Text block:
(begin)

The Reluctant Contact – Stephen Burke

The Reluctant Contact – Stephen Burke *****

With his second novel Stephen Burke’s subject of interest appears to be more readily identified, but The Reluctant Contact expands on and shows greater refinement of the historical and political content seen in his debut novel The Good Italian. Even though they come at opposite ends of the political spectrum, the common theme of both novels seems to be around the incompatibility of adapting a political or ideological utopia to real human sentiments. It’s the human element however that is more tightly focussed in The Reluctant Contact, but the espionage side is also convincingly handled in the novel’s Cold War thriller situation.

In contrast to The Good Italian, where the subject was love in the time of fascism, set in 1935 in Mussolini-era Italian occupied Eritrea, The Reluctant Contact is about love in a colder climate; in 1977 in a Soviet mining post on the Norwegian Svalbard Archipelago. Pyramiden is a model outpost that operates very much to the ideals of communism, and despite its inhospitable climate, chief engineer Yuri is relatively comfortable there, having spent 11 years in this remote region. So far he’s been able to avoid getting into any trouble with the secret police and believes he has avoided the attentions of the KGB agent Timur, but one of his more ambitious colleagues has been making life difficult for him, spying on him and accusing him of sabotage.

In Burke’s debut novel, it was a young idealistic Italian soldier who came face to face with the ugly realities of colonialism when he falls in love with a native Eritrean woman. Although Yuri is older and under no illusions about the true nature of communism in The Reluctant Contact, he attracts more attention and problems than he really wants when he falls for Anya, a troubled woman who works as a teacher in the Pyramiden outpost. Anya has been waiting for someone to contact her with a view to defecting to join her husband, and by falling in love with her, Yuri not only becomes reluctantly involved in cold war matters, but the relationship that develops with Anya brings its own set of complications.

(end)

Dataset records:
(begin)

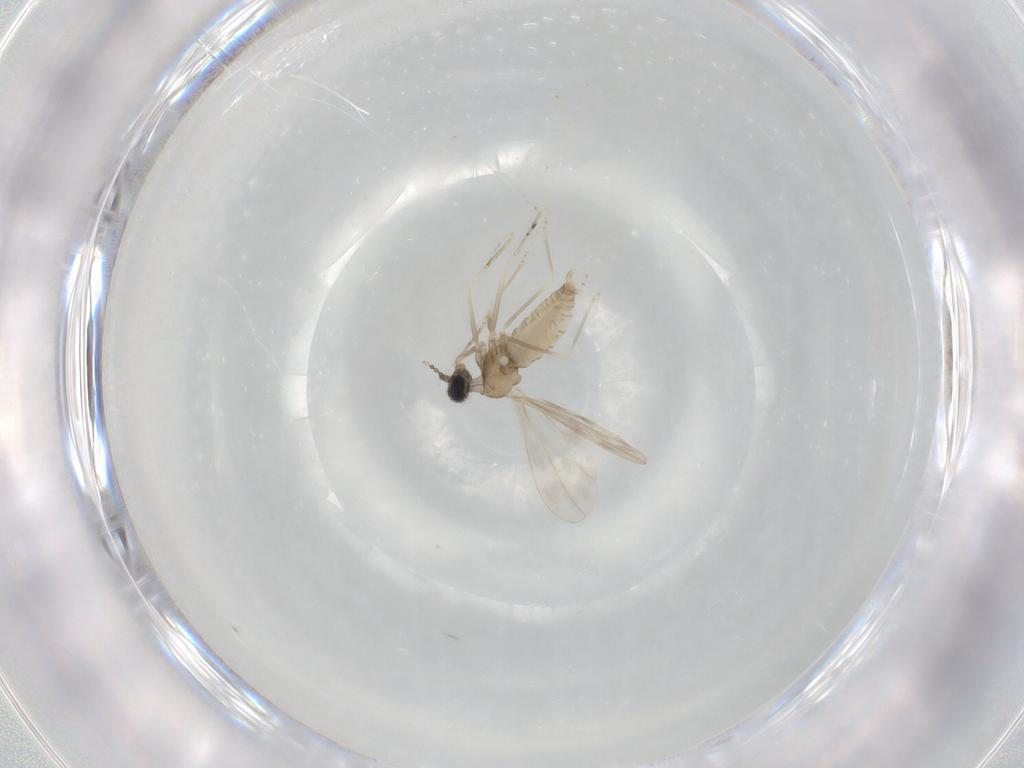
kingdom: Animalia
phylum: Arthropoda
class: Insecta
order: Diptera
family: Cecidomyiidae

(end)

Exercise set:
• 1. In the review of The Reluctant Contact, how many years has Yuri spent in the remote region?
• 2. Reproduce word for word the stretch of the review of The Reluctant Contact from "The Reluctant Contact – Stephen Burke *****" through "War thriller situation.".

Answers provided:
• 1. Eleven years.

• 2.
The Reluctant Contact – Stephen Burke *****

With his second novel Stephen Burke’s subject of interest appears to be more readily identified, but The Reluctant Contact expands on and shows greater refinement of the historical and political content seen in his debut novel The Good Italian. Even though they come at opposite ends of the political spectrum, the common theme of both novels seems to be around the incompatibility of adapting a political or ideological utopia to real human sentiments. It’s the human element however that is more tightly focussed in The Reluctant Contact, but the espionage side is also convincingly handled in the novel’s Cold War thriller situation.